[[ DATA TO USE, beginning ]]

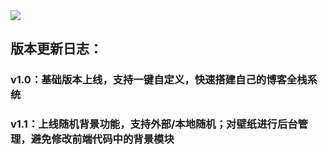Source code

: <img src="https://capsule-render.vercel.app/api?type=waving&color=gradient&customColorList=0,2,2,5,30&height=160&section=header&text=🌈%20你好啊，欢迎来到MicoBlog更新日志%20✨&fontSize=28&fontColor=fff&animation=twinkling&fontAlignY=40" />

## 版本更新日志：
### v1.0：基础版本上线，支持一键自定义，快速搭建自己的博客全栈系统

### v1.1：上线随机背景功能，支持外部/本地随机；对壁纸进行后台管理，避免修改前端代码中的背景模块
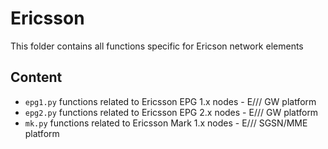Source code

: # Ericsson

This folder contains all functions specific for Ericson network elements

## Content

- `epg1.py` functions related to Ericsson EPG 1.x nodes - E/// GW platform
- `epg2.py` functions related to Ericsson EPG 2.x nodes - E/// GW platform
- `mk.py` functions related to Ericsson Mark 1.x nodes - E/// SGSN/MME platform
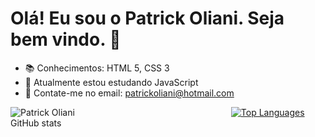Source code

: # Olá! Eu sou o Patrick Oliani. Seja bem vindo. 👋

- 📚 Conhecimentos: HTML 5, CSS 3
- 🌱 Atualmente estou estudando JavaScript
- 💬 Contate-me no email: patrickoliani@hotmail.com

<div style="display: flex; justify-content: space-between;">
  <div style="width: 30%;">
    <img src="https://github-readme-stats.vercel.app/api?username=PatrickOliani&show_icons=true&theme=midnight-purple" alt="Patrick Oliani GitHub stats">
  </div>
  <div style="width: 30%;">
    <a href="https://github.com/PatrickOliani/github-readme-stats">
      <img src="https://github-readme-stats.vercel.app/api/top-langs/?username=PatrickOliani&layout=compact&theme=midnight-purple" alt="Top Languages">
    </a>
  </div>
</div>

[[ DATA TO USE, end ]]

## PROBLEM TO WORK ON
Give back the material exactly, starting with the line containing "1.x nodes - E/// GW platform" and going on through the line containing "- 💬 Contate-me", both included. Leave out the pictures.

## SOLUTION TO THE EXERCISE
- `epg1.py` functions related to Ericsson EPG 1.x nodes - E/// GW platform
- `epg2.py` functions related to Ericsson EPG 2.x nodes - E/// GW platform
- `mk.py` functions related to Ericsson Mark 1.x nodes - E/// SGSN/MME platform
Source code

: # Olá! Eu sou o Patrick Oliani. Seja bem vindo. 👋

- 📚 Conhecimentos: HTML 5, CSS 3
- 🌱 Atualmente estou estudando JavaScript
- 💬 Contate-me no email: patrickoliani@hotmail.com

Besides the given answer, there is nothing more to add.